Exercise prompt: Copy every line of the material below word for word, keeping each line in its original order.

····················

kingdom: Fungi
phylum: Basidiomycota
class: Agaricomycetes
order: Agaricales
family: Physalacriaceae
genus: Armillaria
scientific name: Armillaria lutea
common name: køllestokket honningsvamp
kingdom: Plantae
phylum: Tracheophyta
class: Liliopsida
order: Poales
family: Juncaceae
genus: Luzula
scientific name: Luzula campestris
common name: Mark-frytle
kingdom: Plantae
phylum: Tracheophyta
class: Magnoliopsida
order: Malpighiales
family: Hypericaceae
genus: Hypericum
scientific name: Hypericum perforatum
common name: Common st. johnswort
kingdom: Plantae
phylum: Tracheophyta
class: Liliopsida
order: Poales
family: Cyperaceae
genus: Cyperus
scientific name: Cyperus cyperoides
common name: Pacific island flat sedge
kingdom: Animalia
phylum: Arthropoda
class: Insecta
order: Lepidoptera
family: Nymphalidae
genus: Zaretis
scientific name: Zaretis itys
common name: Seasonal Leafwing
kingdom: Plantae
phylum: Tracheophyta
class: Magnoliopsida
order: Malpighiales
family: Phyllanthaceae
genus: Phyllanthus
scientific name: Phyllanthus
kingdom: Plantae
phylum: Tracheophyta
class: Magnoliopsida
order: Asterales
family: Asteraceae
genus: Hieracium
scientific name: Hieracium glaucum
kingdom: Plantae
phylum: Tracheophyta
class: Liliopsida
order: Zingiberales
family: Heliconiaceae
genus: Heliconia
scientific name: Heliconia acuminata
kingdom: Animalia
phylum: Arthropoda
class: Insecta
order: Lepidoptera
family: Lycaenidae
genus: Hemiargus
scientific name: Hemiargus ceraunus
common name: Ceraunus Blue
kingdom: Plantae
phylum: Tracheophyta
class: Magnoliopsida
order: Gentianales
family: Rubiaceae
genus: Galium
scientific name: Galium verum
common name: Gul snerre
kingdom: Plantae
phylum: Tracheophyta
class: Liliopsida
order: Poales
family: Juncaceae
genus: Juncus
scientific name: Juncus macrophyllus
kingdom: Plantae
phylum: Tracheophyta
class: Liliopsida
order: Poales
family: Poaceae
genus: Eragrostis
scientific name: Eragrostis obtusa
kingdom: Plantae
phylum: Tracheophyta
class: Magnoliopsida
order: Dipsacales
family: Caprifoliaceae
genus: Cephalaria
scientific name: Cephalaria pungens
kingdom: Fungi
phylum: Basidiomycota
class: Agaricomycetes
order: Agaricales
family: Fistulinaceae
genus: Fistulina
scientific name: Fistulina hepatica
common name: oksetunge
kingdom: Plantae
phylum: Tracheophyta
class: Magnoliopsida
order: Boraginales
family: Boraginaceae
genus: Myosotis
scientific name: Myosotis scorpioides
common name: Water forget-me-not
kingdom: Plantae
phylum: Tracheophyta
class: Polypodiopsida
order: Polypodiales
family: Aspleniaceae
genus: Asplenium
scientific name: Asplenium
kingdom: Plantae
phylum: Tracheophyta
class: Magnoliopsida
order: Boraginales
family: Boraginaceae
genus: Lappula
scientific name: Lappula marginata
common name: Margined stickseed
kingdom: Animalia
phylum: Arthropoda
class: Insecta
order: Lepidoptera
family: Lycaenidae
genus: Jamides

····················

Result for this task:
kingdom: Fungi
phylum: Basidiomycota
class: Agaricomycetes
order: Agaricales
family: Physalacriaceae
genus: Armillaria
scientific name: Armillaria lutea
common name: køllestokket honningsvamp
kingdom: Plantae
phylum: Tracheophyta
class: Liliopsida
order: Poales
family: Juncaceae
genus: Luzula
scientific name: Luzula campestris
common name: Mark-frytle
kingdom: Plantae
phylum: Tracheophyta
class: Magnoliopsida
order: Malpighiales
family: Hypericaceae
genus: Hypericum
scientific name: Hypericum perforatum
common name: Common st. johnswort
kingdom: Plantae
phylum: Tracheophyta
class: Liliopsida
order: Poales
family: Cyperaceae
genus: Cyperus
scientific name: Cyperus cyperoides
common name: Pacific island flat sedge
kingdom: Animalia
phylum: Arthropoda
class: Insecta
order: Lepidoptera
family: Nymphalidae
genus: Zaretis
scientific name: Zaretis itys
common name: Seasonal Leafwing
kingdom: Plantae
phylum: Tracheophyta
class: Magnoliopsida
order: Malpighiales
family: Phyllanthaceae
genus: Phyllanthus
scientific name: Phyllanthus
kingdom: Plantae
phylum: Tracheophyta
class: Magnoliopsida
order: Asterales
family: Asteraceae
genus: Hieracium
scientific name: Hieracium glaucum
kingdom: Plantae
phylum: Tracheophyta
class: Liliopsida
order: Zingiberales
family: Heliconiaceae
genus: Heliconia
scientific name: Heliconia acuminata
kingdom: Animalia
phylum: Arthropoda
class: Insecta
order: Lepidoptera
family: Lycaenidae
genus: Hemiargus
scientific name: Hemiargus ceraunus
common name: Ceraunus Blue
kingdom: Plantae
phylum: Tracheophyta
class: Magnoliopsida
order: Gentianales
family: Rubiaceae
genus: Galium
scientific name: Galium verum
common name: Gul snerre
kingdom: Plantae
phylum: Tracheophyta
class: Liliopsida
order: Poales
family: Juncaceae
genus: Juncus
scientific name: Juncus macrophyllus
kingdom: Plantae
phylum: Tracheophyta
class: Liliopsida
order: Poales
family: Poaceae
genus: Eragrostis
scientific name: Eragrostis obtusa
kingdom: Plantae
phylum: Tracheophyta
class: Magnoliopsida
order: Dipsacales
family: Caprifoliaceae
genus: Cephalaria
scientific name: Cephalaria pungens
kingdom: Fungi
phylum: Basidiomycota
class: Agaricomycetes
order: Agaricales
family: Fistulinaceae
genus: Fistulina
scientific name: Fistulina hepatica
common name: oksetunge
kingdom: Plantae
phylum: Tracheophyta
class: Magnoliopsida
order: Boraginales
family: Boraginaceae
genus: Myosotis
scientific name: Myosotis scorpioides
common name: Water forget-me-not
kingdom: Plantae
phylum: Tracheophyta
class: Polypodiopsida
order: Polypodiales
family: Aspleniaceae
genus: Asplenium
scientific name: Asplenium
kingdom: Plantae
phylum: Tracheophyta
class: Magnoliopsida
order: Boraginales
family: Boraginaceae
genus: Lappula
scientific name: Lappula marginata
common name: Margined stickseed
kingdom: Animalia
phylum: Arthropoda
class: Insecta
order: Lepidoptera
family: Lycaenidae
genus: Jamides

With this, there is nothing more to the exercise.